In your book, you cite Miguel Covarrubias, “the Mexican painter, traveler, and amateur anthropologist,” whose “seminal work, Island of Bali, was published in 1937” and “ignited the world’s love affair with Bali.” You say that “Covarrubias’ vivid impressions of a pre-modern, pre-tourist Bali included the first Western descriptions of traditional Balinese food and food culture.” From your own experience, how has Western perception of Bali changed since Covarrubias’ time? Has tourism and globalization in general increased appreciation for Balinese cooking, or has it continued cultural integrity?
KRUGER: Covarrubias’s vivid impressions of a pre-modern, pre-tourist Bali included the first Western descriptions of traditional Balinese food and food culture. Very little has changed since then. Bali (and its signature foods) still remain cloaked and sheltered from the ravages of time, tourism, and publicity: most Western people (except for neighboring Australians) have never visited Bali and cannot even locate it on a map. Globalization has had little effect on the local popularity of Balinese food—the food of the gods remains a secret, extremely spicy, homegrown pleasure (or shall we say vice). Balinese food is unique, idiosyncratic, and indigenous to this one sacred island—hidden eight precious degrees south of the equator. Difficult and time-consuming to create, it still remains largely unknown to the outside world. The word “Bali” always conjures up an exotic tropical dream of both teeming nature and primordial innocence—like a still-life Tahitian painting by Paul Gauguin. Heavily touristed areas like Kuta have taken on the trappings of Western society on the surface, but back in the villages (the heart and soul of Bali), the Bali-Hindu religion, the gods, loyalty to village, and consumption of traditional foods are the bedrock of life. Time-pressed, working Balinese people in Denpasar may settle for a quick package of Indonesian ramen noodles and soup—but they would much rather have their beloved lawar, babi guling, or ketupat rice cakes.
Mass tourism has not threatened, diminished, or altered Balinese cuisine—but nor has it increased the international awareness of Balinese food. The food of the gods thrives on Bali, but it rarely appears on tourist or foreign menus. What is eaten in the villages today, is what was consumed in the villages five hundred years ago. Balinese food is always found in Balinese compounds, villages, and temples—and the Balinese people prefer to eat this over anything else. The men (very often ritual food specialists) still prepare the lavish, meat-based food offerings for ceremonies, while the women create the beautiful, artistic, intricately woven coconut leaf offerings which decorate this sacred place. The average Balinese woman will normally spend a third or more of her waking life preparing offerings at home—almost all of which contain or entail food. Canang sari are the small, square, pale yellow coconut leaf trays placed on car dashboards, on top of tall offerings, and on guardian statues. They must include all the proper elements: betel pepper leaf, areca palm nut, and lime paste (these three betel chew ingredients symbolize the Hindu trinity—Lords Brahma, Wisnu, and Siwa), golden banana slices, sugar cane, small cakes, tiny amounts of cooked food, glutinous white and black rice, shredded pandanus leaves, coins, and five differently colored flowers to represent the gods. The little baskets and trays must be created and plaited every single day, and also placed around ritually significant areas within the family compound.

» Given entries:
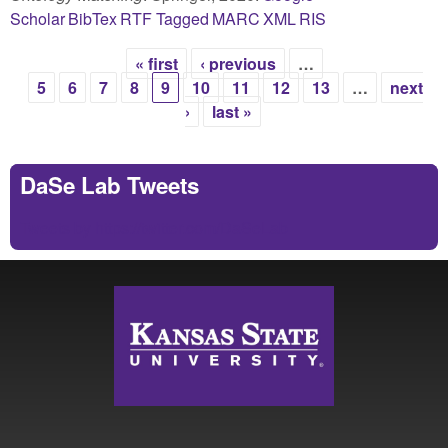
Scholar
BibTex
RTF
Tagged
MARC
XML
RIS
« first
‹ previous
…
Pages
5
6
7
8
9
10
11
12
13
…
next
›
last »
DaSe Lab Tweets
Tweets by https://twitter.com/DaSeLab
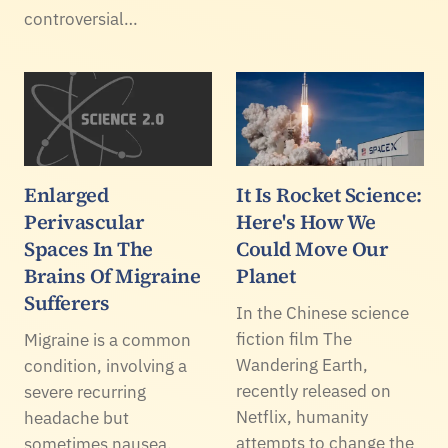
controversial…
Enlarged
It Is Rocket Science:
Perivascular
Here's How We
Spaces In The
Could Move Our
Brains Of Migraine
Planet
Sufferers
In the Chinese science
fiction film The
Migraine is a common
Wandering Earth,
condition, involving a
recently released on
severe recurring
Netflix, humanity
headache but
attempts to change the
sometimes nausea,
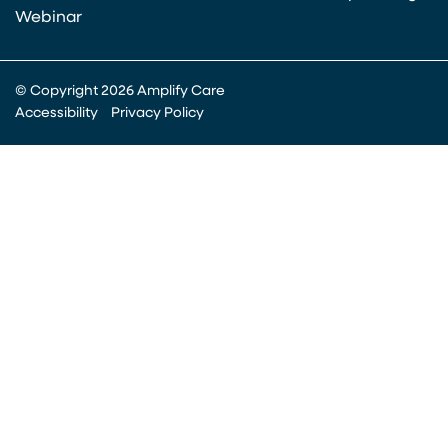
Webinar
© Copyright 2026 Amplify Care
Accessibility
Privacy Policy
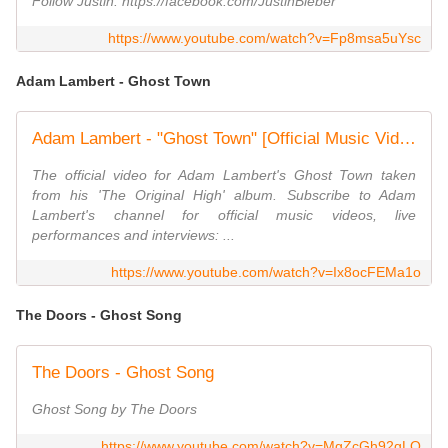
Follow Justin: https://facebook.com/JustinBieber
https://www.youtube.com/watch?v=Fp8msa5uYsc
Adam Lambert - Ghost Town
Adam Lambert - "Ghost Town" [Official Music Video]
The official video for Adam Lambert's Ghost Town taken
from his 'The Original High' album. Subscribe to Adam
Lambert's channel for official music videos, live
performances and interviews: ...
https://www.youtube.com/watch?v=Ix8ocFEMa1o
The Doors - Ghost Song
The Doors - Ghost Song
Ghost Song by The Doors
https://www.youtube.com/watch?v=MgZcGh92qLQ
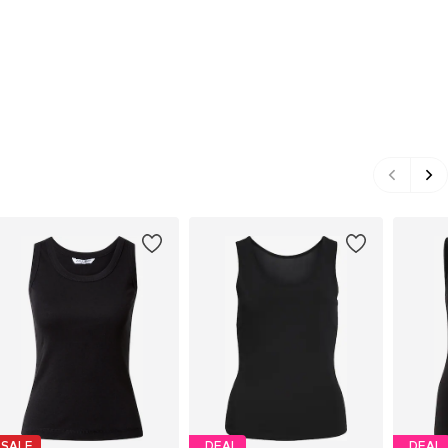
SALE
DEAL
DEAL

» Work order 1: Rewrite the part of the interview on Balinese food that begins at "In your book, you" and stops after "continued cultural integrity?", putting "self-taught anthropologist" in place of "amateur anthropologist".
» Work order 2: Summarize the interview on Balinese food in two sentences.
» Work order 3: According to the interview on Balinese food, what do the three betel chew ingredients in canang sari symbolize?

» Answer area 1:
In your book, you cite Miguel Covarrubias, “the Mexican painter, traveler, and self-taught anthropologist,” whose “seminal work, Island of Bali, was published in 1937” and “ignited the world’s love affair with Bali.” You say that “Covarrubias’ vivid impressions of a pre-modern, pre-tourist Bali included the first Western descriptions of traditional Balinese food and food culture.” From your own experience, how has Western perception of Bali changed since Covarrubias’ time? Has tourism and globalization in general increased appreciation for Balinese cooking, or has it continued cultural integrity?

» Answer area 2: Kruger says Balinese food has changed very little since Covarrubias first described it to the West, and mass tourism has neither altered it nor increased international awareness of it. In the villages, religion and traditional foods remain the bedrock of life: men prepare meat-based ceremonial offerings, women weave coconut leaf offerings, and small canang sari trays must be made every day.

» Answer area 3: They symbolize the Hindu trinity of Lords Brahma, Wisnu, and Siwa.